||Filters should perform in both symmetric and asymmetric mode. That is, they should remove differential and common mode noise. Some manufacturers offer comparatively smaller filters, but only specify asymmetric performance. These fail to remove differential noise.
||Filters should be rated for the appropriate maximum Line-to-Ground or Line-to-Line voltage for a 3 phase system. This eliminates the uncertainty of whether a filter will work at circuit voltages lower than the maximum filter rating.
||Filters should be rated for the appropriate circuit current and be able to withstand an overload of 140% for at least 15 minutes. This ensures the survival of the filter under overload conditions.
||Filters should be rated for low temperature rise in order to increase their durability and reliability
||Power filters should be listed by a Nationally Recognized Testing Laboratory (e.g.

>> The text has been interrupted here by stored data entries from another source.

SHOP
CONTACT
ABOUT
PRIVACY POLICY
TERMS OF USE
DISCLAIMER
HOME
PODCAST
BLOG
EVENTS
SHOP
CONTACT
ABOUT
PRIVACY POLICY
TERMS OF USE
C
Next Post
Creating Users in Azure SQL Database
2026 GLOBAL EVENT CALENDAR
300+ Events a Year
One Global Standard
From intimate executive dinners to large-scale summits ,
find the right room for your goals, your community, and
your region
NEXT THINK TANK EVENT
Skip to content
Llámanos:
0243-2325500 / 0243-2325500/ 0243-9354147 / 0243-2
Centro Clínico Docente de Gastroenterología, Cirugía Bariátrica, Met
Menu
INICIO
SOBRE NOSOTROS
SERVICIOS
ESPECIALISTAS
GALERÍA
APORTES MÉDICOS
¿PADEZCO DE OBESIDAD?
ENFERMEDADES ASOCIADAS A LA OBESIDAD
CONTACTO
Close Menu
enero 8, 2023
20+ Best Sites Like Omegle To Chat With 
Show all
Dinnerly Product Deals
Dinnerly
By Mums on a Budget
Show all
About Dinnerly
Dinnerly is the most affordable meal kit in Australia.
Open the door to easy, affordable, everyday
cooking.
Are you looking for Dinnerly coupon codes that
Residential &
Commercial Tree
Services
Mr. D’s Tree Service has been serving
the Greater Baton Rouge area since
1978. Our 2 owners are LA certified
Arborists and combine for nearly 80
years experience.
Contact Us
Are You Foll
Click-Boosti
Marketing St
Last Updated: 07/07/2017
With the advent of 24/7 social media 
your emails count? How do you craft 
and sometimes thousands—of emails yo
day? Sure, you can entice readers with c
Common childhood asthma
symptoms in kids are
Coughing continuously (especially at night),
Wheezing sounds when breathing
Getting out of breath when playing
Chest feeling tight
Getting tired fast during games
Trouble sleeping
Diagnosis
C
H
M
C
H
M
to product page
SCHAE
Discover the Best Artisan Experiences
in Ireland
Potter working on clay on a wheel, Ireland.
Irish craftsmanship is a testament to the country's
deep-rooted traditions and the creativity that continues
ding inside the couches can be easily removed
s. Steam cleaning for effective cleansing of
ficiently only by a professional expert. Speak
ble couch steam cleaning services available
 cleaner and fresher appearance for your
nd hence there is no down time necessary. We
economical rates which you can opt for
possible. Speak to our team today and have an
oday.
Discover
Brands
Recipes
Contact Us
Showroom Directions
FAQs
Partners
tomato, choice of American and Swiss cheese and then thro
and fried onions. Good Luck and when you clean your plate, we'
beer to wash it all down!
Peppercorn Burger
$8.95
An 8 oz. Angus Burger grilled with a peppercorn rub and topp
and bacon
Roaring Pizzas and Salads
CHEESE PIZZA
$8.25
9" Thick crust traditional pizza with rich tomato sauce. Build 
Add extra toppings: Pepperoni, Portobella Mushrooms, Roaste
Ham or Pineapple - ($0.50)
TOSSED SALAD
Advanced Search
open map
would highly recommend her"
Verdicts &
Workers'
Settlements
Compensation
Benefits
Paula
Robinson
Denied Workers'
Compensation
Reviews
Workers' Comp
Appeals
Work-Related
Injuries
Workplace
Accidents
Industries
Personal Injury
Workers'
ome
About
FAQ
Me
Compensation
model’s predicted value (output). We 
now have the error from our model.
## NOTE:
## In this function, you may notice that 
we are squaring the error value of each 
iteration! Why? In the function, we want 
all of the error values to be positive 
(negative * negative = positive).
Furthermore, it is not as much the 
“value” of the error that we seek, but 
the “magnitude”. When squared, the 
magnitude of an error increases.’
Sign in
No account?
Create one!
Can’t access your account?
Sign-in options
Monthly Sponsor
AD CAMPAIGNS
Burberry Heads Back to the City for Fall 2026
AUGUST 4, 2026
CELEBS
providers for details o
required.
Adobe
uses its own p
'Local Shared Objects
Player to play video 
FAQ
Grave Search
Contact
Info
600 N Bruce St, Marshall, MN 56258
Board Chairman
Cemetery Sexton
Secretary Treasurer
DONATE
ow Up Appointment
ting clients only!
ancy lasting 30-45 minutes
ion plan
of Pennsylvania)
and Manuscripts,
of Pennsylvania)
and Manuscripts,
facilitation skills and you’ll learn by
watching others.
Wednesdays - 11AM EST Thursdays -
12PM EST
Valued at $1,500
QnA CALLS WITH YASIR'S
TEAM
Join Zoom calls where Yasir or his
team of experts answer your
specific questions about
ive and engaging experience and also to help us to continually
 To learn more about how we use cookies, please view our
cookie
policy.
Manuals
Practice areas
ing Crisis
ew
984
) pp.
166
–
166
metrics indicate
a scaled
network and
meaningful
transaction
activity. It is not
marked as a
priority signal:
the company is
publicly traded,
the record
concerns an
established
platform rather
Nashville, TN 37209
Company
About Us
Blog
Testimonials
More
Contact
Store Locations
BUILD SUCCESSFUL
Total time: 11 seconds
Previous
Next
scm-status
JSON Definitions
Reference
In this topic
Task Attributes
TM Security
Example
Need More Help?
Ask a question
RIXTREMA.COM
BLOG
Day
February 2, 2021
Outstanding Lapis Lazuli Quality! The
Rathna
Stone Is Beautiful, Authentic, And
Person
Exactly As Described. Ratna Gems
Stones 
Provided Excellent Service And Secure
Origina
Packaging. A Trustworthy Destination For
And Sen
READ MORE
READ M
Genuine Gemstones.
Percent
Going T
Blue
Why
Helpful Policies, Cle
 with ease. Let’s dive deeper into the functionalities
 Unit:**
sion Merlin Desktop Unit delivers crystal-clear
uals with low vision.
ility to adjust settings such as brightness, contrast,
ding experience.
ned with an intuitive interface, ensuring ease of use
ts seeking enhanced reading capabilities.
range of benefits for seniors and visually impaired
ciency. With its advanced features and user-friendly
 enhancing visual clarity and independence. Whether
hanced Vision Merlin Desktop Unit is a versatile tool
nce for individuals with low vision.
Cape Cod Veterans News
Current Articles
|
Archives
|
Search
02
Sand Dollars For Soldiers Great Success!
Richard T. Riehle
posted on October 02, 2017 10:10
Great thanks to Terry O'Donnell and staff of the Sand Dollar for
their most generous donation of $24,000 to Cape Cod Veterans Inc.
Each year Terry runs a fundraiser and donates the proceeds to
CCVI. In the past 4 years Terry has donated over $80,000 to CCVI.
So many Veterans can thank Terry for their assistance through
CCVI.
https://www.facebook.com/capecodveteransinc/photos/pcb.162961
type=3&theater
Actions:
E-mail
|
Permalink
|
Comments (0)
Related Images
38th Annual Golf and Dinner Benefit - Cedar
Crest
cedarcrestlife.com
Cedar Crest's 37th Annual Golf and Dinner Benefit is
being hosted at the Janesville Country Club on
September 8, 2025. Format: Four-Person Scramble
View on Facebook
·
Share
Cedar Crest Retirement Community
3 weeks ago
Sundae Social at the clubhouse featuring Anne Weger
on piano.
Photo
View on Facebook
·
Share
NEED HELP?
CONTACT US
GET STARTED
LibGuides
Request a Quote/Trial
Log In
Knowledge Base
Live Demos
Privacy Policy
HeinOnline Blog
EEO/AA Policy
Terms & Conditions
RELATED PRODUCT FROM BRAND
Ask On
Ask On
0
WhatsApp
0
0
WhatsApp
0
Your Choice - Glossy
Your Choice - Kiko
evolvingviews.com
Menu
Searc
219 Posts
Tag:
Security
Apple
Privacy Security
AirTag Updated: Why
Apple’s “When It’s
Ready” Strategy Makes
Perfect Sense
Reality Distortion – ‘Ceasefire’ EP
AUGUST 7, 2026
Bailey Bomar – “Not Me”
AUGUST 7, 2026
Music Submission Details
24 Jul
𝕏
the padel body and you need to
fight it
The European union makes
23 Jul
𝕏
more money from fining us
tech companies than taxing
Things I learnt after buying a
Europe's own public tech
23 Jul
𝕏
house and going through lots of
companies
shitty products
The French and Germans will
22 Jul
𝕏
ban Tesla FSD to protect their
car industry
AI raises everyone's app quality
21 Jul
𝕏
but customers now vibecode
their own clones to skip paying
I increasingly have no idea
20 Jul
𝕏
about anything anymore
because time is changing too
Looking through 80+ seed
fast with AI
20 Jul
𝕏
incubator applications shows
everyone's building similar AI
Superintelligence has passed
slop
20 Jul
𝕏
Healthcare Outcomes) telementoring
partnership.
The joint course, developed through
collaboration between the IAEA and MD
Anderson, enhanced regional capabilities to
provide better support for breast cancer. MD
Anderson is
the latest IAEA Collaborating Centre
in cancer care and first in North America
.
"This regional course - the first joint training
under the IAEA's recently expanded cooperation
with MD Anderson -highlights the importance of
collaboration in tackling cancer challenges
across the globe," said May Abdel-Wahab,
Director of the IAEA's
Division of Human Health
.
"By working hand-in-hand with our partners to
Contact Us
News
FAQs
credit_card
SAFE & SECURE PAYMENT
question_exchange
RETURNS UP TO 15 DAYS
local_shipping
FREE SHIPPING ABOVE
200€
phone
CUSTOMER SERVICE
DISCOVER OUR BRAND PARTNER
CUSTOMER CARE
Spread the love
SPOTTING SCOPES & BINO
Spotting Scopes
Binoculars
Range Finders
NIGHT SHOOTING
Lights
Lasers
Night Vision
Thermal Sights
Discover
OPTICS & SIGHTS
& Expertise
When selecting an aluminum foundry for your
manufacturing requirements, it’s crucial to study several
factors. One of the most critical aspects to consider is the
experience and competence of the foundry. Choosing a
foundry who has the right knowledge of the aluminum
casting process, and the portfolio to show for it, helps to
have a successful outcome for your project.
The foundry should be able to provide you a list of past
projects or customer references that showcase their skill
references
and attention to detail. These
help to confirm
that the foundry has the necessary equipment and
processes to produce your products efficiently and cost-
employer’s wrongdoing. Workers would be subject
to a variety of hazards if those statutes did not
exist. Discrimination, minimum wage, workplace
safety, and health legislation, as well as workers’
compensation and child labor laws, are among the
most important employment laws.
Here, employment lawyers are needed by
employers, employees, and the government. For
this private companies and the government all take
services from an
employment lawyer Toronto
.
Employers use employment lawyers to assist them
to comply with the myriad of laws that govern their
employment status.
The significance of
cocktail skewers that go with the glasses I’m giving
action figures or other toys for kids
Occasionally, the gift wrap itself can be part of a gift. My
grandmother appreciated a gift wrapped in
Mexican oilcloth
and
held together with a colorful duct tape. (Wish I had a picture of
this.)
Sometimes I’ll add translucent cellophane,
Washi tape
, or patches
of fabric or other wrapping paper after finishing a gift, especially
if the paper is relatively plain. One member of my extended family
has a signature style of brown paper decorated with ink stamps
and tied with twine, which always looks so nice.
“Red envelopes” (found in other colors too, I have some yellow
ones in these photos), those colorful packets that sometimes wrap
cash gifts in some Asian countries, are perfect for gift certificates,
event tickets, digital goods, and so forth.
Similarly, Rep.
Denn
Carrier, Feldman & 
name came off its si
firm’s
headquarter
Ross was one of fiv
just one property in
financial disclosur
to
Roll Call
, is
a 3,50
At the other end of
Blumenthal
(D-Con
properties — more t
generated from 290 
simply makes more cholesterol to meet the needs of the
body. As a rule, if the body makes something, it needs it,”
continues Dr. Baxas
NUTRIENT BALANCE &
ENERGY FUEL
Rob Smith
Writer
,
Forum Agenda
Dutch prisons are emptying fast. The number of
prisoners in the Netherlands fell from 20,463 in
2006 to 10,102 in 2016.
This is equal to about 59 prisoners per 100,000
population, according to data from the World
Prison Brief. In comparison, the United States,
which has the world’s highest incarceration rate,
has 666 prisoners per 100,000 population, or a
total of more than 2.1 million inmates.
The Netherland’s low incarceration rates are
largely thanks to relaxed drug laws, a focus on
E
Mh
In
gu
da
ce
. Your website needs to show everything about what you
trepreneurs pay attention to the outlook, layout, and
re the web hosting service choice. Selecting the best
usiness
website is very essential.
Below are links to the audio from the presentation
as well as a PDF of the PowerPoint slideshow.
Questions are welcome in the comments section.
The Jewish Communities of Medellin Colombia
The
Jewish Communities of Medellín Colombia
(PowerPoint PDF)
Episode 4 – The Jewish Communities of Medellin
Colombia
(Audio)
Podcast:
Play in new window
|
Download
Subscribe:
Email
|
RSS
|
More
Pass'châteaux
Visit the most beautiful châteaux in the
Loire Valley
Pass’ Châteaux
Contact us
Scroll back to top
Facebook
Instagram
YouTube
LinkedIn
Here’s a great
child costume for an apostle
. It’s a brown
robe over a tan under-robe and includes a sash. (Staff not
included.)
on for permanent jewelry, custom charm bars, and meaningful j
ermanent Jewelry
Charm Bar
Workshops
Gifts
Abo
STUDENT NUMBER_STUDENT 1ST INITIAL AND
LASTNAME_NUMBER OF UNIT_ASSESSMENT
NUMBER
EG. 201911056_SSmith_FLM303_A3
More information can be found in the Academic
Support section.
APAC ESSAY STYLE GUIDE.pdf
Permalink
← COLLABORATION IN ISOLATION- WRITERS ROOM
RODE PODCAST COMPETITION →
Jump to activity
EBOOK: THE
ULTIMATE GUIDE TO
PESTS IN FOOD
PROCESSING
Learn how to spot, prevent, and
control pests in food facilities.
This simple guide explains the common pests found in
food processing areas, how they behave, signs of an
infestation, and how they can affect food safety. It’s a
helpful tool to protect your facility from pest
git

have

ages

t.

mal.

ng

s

UL, Intertek). This ensures that a 3rd party has approved the safety of the filters.
||When testing for avionics at 400Hz power, filters should also use Power Factor Correction Coils. This ensures that high reactive currents at 400Hz are neutralized.
||Larger power filters (above 200 Amps) should have an option to be floor standing. This ensures that most of the weight is on the stand rather than on the shielded wall.
||Protection performance for HEMP/EMP filters should be according to MIL-STD-188-125 or IEC 61000-4-24. These are the preeminent standards used today for specifying conducted Point of Entry protection.
||When protecting a facility against HEMP/EMP, it is crucial to indicate if the filters will be installed inside or outside the protective shield. Only one side of the filter has the protective elements; the protection side must be that which is exposed to the threat.
||When using electronic power sources connected to filters, the source should have a transformer in its output circuitry. This minimizes unwanted interaction with filters.